Krista Vossler and Blake Mathews live in Austin, Texas. Last summer, they coordinated Wild Wonder with Blake as camp director and Krista as a group leader. The camp served twenty students, aged four to ten. Below is a conversation about their experience.
What do you think were the students’ biggest takeaways from camp?
The kids came away from camp with such enthusiasm about the things they learned, especially the more scientific parts of the week, like the strawberry DNA lesson and the owl pellet dissection. The other big treat was getting to be together with this little community every day; the kids thrived on the group lessons, discussions, and games and took to the Daily Feast in a big way.
What was your biggest takeaway as a facilitator?
We’ve got two. We loved how scripture was woven throughout each activity, and we really felt the nature break was a needful activity. Quieting down as a group (ten kids per group) took some getting used to for the kids, but it was a nice corrective to the intensity of the kinds of activities and media that kids tend to digest regularly.
What is your favorite memory from the experience?

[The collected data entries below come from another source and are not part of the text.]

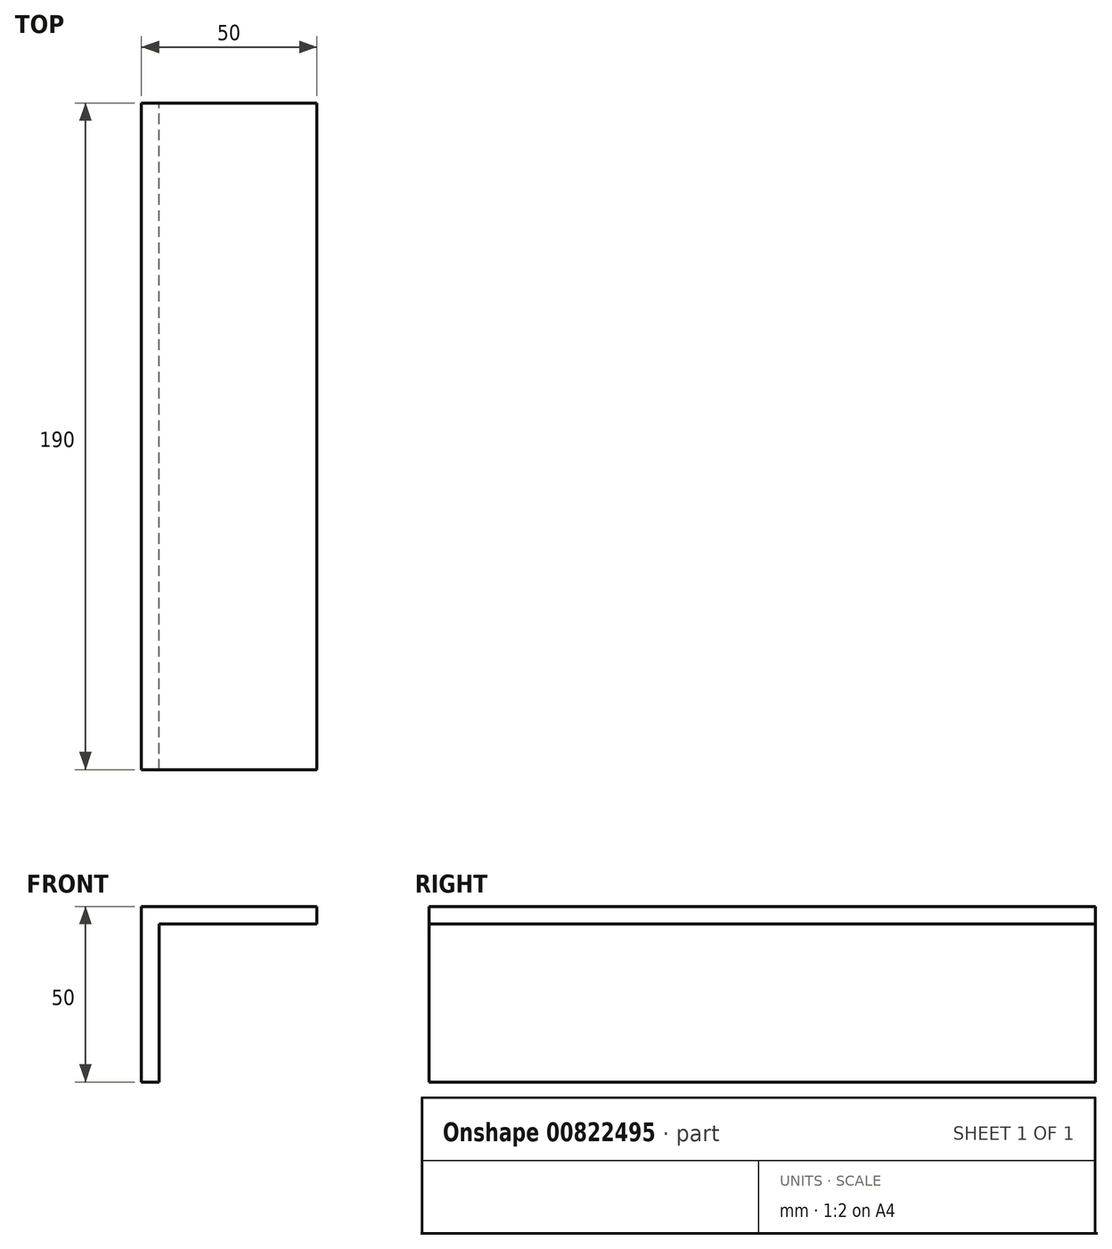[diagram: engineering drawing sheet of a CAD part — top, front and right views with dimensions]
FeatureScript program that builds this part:
annotation { "Feature Type Name" : "Feature", "Feature Type Description" : "" }
export const myFeature = defineFeature(function(context is Context, id is Id, definition is map)
    precondition{}
    {
        {
            var Q0;
            Q0=qCreatedBy(makeId("Front.planeOp"),FACE);
            var sketch = newSketch(context, id + "F0", { "sketchPlane" : qUnion([Q0])});
            skLineSegment(sketch, "E0", {"start": v(0, 0) * mm, "end": v(0, 50) * mm});
            skLineSegment(sketch, "E1", {"start": v(0, 50) * mm, "end": v(50, 50) * mm});
            skLineSegment(sketch, "E2", {"start": v(50, 50) * mm, "end": v(50, 45) * mm});
            skLineSegment(sketch, "E3", {"start": v(50, 45) * mm, "end": v(5, 45) * mm});
            skLineSegment(sketch, "E4", {"start": v(5, 45) * mm, "end": v(5, 0) * mm});
            skLineSegment(sketch, "E5", {"start": v(5, 0) * mm, "end": v(0, 0) * mm});
            skSolve(sketch);
        }
        {
            var Q0;
            Q0=makeQuery(id+"F0.imprint","IMPRINT",FACE,{"disambiguationData":[TD([[makeQuery(id+"F0.imprint","IMPRINT",EDGE,{"derivedFrom":sQuery(id+"F0.wireOp",EDGE,"E0")}),-1.0]])]});
            extrude(context, id + "F1", {"entities" : qUnion([Q0]), "depth" : 190 * mm, "offsetDistance" : 25 * mm});
        }
    });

There was something really special about seeing all these kids, after each day of camp, coming together for the feast. We set up a long table where they all could sit at together, and they were helping and serving each other—sharing so willingly and generously, taking ownership of what was happening. They were given the space to offer hospitality to each other. Each seemed to look forward to it, as did the leaders. Our own children (age 5 and 7) reminisce about it now—even if they can’t put a finger on what made it so, they saw how powerful good fellowship around a table can be.
By fostering not only appreciation for but also knowledge and curiosity about God’s creation, A Rocha camps are planting seeds that will bear fruit. The kids who participated are already seeing the connection between their faith and the treatment of the world around them, as evidenced through participant feedback.
Participants hung out all week with adults who, through teaching the curriculum and modeling, led the way for them naturally without shaming them or dictating exactly how creation care should look life in a child’s life or home. They were encouraged to observe, to breathe it all in, to stop, and to be still. Fostering wonder in and care for creation is so important, and sometimes parents just don’t have the bandwidth to zero in on these issues. Other times, the lessons dovetail with what kids are already learning at home which doubles the impact of the message. It’s valuable work any which way you look at it.
We’re excited to see what this year holds for the program.